= JOB ITEM =
Among these entries, how many lines have the string "email" in them? Only the number is needed.

──────────────────────────────

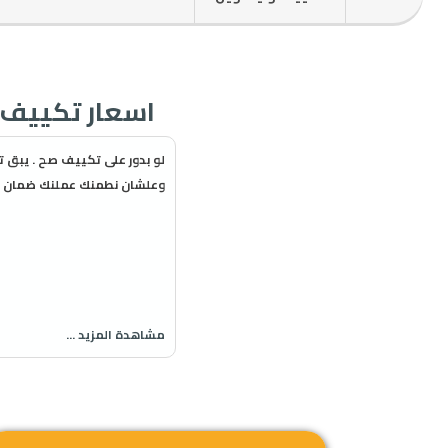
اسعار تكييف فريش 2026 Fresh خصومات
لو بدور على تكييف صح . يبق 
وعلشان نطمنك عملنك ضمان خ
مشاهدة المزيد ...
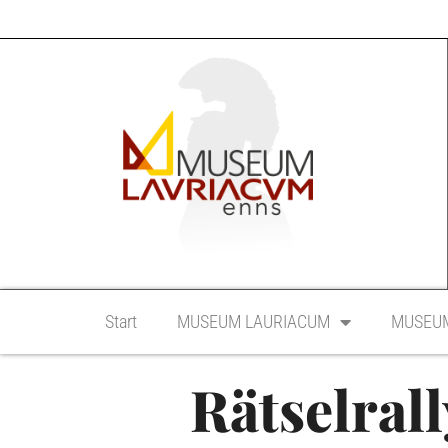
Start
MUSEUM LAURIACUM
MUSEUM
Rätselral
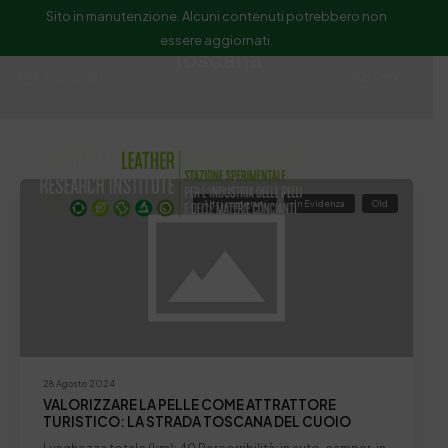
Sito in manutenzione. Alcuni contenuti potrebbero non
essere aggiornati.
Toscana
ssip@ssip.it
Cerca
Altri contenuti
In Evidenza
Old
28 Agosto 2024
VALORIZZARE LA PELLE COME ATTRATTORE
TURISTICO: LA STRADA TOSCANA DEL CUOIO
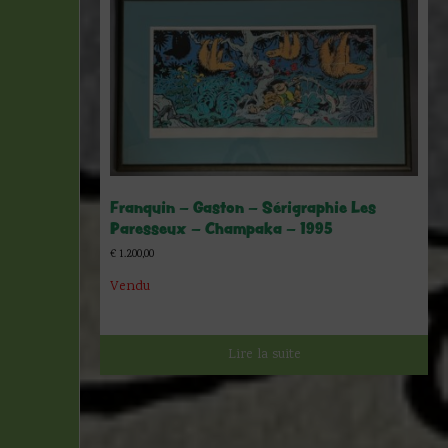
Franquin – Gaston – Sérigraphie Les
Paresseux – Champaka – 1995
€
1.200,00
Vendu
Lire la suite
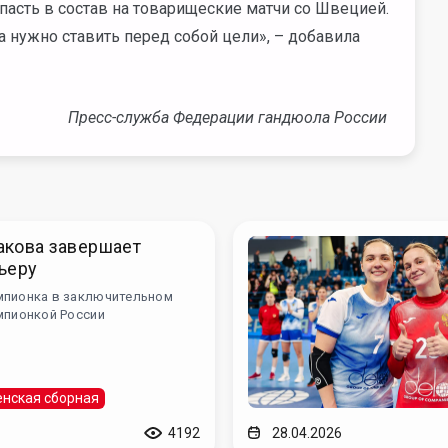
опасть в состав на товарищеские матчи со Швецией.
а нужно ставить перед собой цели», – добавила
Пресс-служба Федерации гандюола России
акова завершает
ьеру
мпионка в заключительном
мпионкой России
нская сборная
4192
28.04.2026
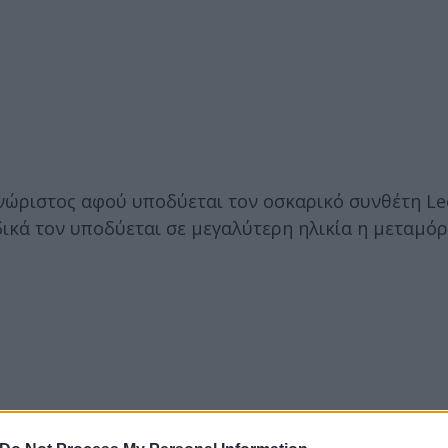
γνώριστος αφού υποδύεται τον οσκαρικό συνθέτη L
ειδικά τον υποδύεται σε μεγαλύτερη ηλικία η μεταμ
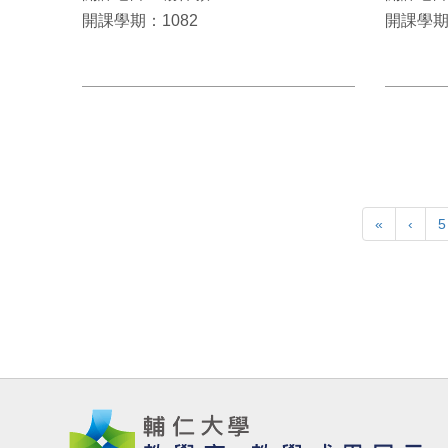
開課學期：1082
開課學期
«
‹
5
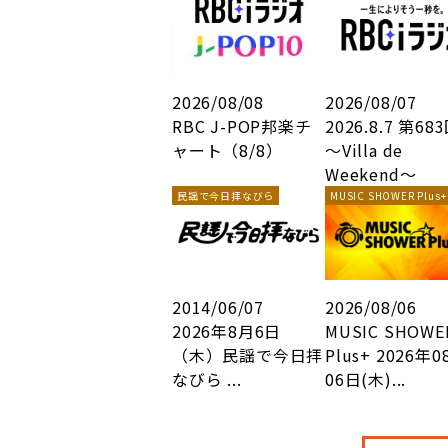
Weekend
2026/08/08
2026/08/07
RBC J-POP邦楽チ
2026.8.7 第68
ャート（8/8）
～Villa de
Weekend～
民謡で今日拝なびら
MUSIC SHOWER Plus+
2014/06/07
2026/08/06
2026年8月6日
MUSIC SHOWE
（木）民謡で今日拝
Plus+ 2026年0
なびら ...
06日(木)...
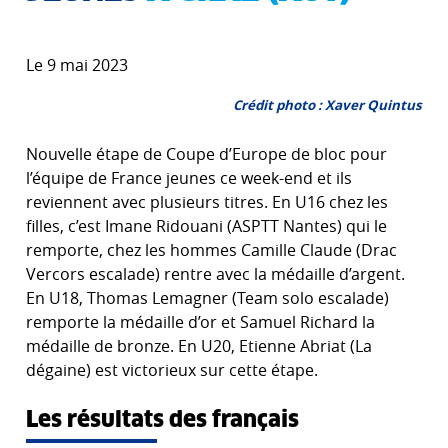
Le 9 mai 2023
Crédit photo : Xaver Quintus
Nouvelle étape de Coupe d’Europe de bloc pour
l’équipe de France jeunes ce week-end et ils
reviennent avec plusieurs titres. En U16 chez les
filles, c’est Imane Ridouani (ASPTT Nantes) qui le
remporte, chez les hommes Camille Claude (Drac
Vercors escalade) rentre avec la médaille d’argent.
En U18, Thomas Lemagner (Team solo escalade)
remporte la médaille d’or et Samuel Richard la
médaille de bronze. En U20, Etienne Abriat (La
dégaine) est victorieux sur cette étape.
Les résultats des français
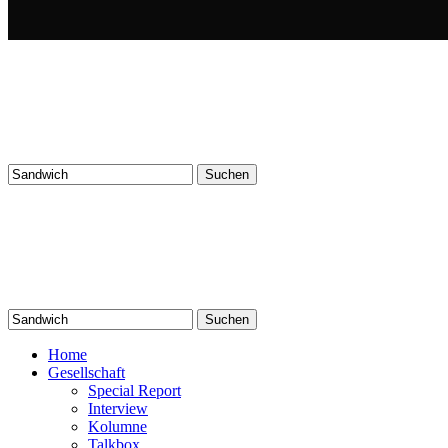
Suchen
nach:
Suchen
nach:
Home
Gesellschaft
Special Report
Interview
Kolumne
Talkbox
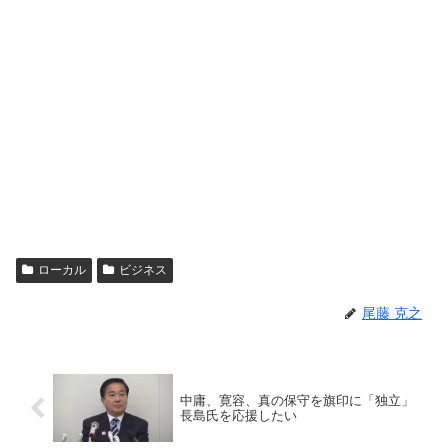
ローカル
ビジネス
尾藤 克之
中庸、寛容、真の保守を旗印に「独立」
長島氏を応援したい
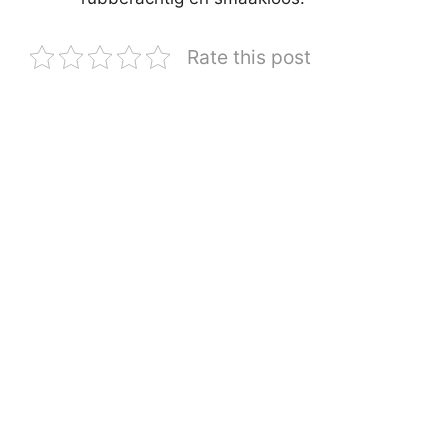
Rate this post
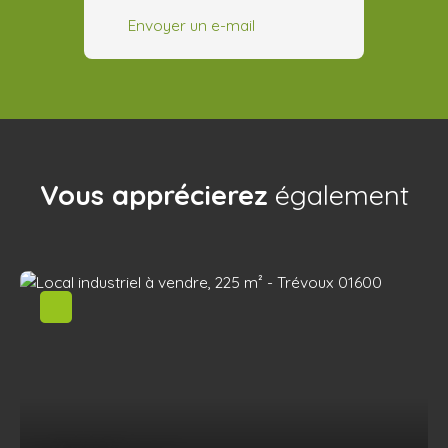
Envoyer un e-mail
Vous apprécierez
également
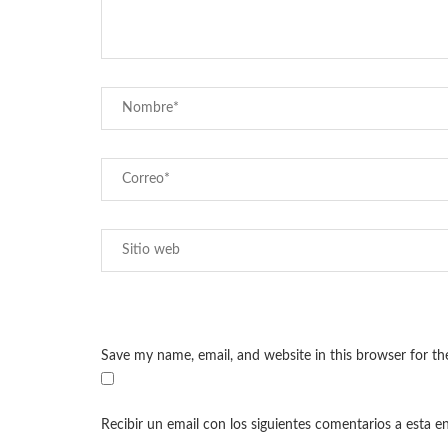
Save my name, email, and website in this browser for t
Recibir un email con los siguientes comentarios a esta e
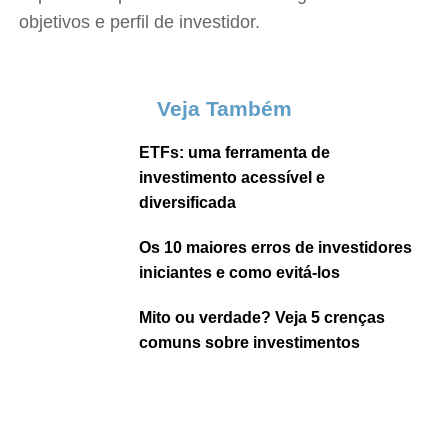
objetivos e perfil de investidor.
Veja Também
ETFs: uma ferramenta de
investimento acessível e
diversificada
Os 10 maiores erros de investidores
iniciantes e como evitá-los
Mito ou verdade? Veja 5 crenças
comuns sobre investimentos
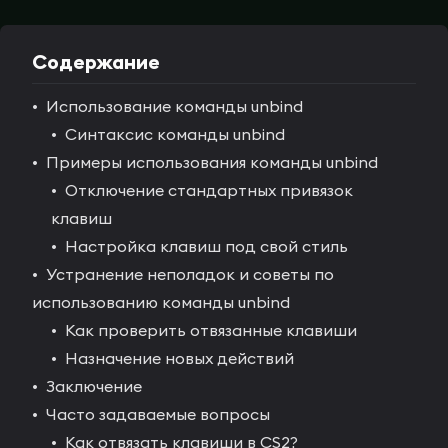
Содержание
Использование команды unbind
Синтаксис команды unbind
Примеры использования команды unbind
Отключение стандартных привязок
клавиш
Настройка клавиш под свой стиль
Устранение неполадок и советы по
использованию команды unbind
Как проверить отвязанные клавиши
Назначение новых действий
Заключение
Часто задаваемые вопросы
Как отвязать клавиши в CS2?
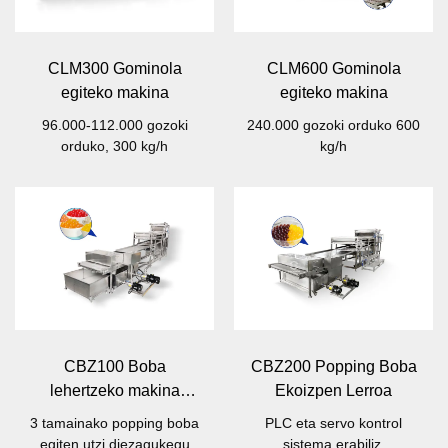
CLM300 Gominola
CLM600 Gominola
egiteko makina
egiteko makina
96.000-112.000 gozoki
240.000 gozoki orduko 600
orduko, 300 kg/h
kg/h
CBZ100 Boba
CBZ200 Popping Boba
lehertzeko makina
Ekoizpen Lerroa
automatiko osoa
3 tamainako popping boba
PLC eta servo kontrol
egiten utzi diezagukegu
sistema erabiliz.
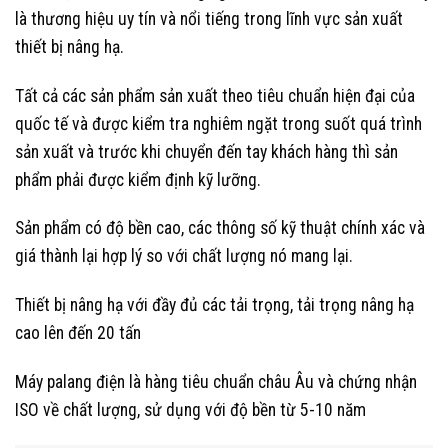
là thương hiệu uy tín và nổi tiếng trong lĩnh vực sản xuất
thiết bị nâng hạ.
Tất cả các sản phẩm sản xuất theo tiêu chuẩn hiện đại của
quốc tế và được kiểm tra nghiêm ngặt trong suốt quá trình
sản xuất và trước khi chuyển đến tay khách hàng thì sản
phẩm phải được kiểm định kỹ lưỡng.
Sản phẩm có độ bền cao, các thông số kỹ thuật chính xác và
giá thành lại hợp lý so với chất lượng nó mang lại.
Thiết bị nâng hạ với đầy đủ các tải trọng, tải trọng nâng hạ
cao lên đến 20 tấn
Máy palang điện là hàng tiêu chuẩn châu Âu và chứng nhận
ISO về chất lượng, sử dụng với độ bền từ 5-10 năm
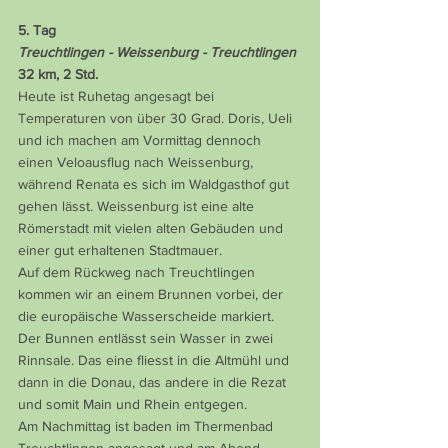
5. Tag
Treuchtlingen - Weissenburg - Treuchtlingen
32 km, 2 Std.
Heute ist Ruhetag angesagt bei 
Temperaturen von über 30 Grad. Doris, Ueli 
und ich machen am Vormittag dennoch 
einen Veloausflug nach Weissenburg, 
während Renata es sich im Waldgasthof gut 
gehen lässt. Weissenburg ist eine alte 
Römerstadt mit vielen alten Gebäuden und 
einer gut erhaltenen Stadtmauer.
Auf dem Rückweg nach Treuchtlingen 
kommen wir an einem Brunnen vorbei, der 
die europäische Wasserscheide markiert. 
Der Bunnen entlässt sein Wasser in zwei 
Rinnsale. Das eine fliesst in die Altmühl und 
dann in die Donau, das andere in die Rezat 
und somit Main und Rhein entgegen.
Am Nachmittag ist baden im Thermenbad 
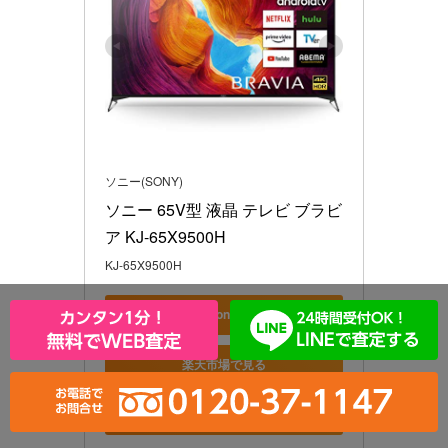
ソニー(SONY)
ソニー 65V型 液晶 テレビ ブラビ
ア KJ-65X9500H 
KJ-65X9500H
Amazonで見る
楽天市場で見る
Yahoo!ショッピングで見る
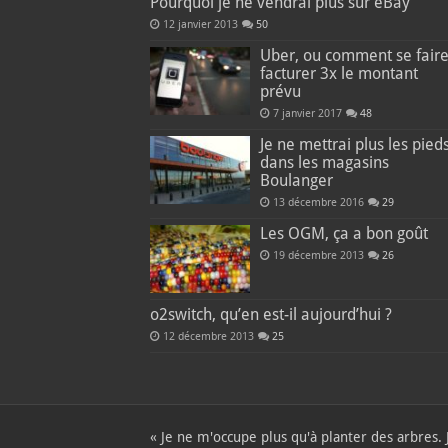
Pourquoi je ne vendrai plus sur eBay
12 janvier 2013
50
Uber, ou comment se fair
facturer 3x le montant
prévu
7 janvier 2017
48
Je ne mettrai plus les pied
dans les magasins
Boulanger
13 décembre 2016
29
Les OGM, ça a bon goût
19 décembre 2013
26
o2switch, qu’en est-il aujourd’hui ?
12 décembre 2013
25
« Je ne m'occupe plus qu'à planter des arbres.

──────────────────────────────

= REPLY TO THE EXERCISE =
2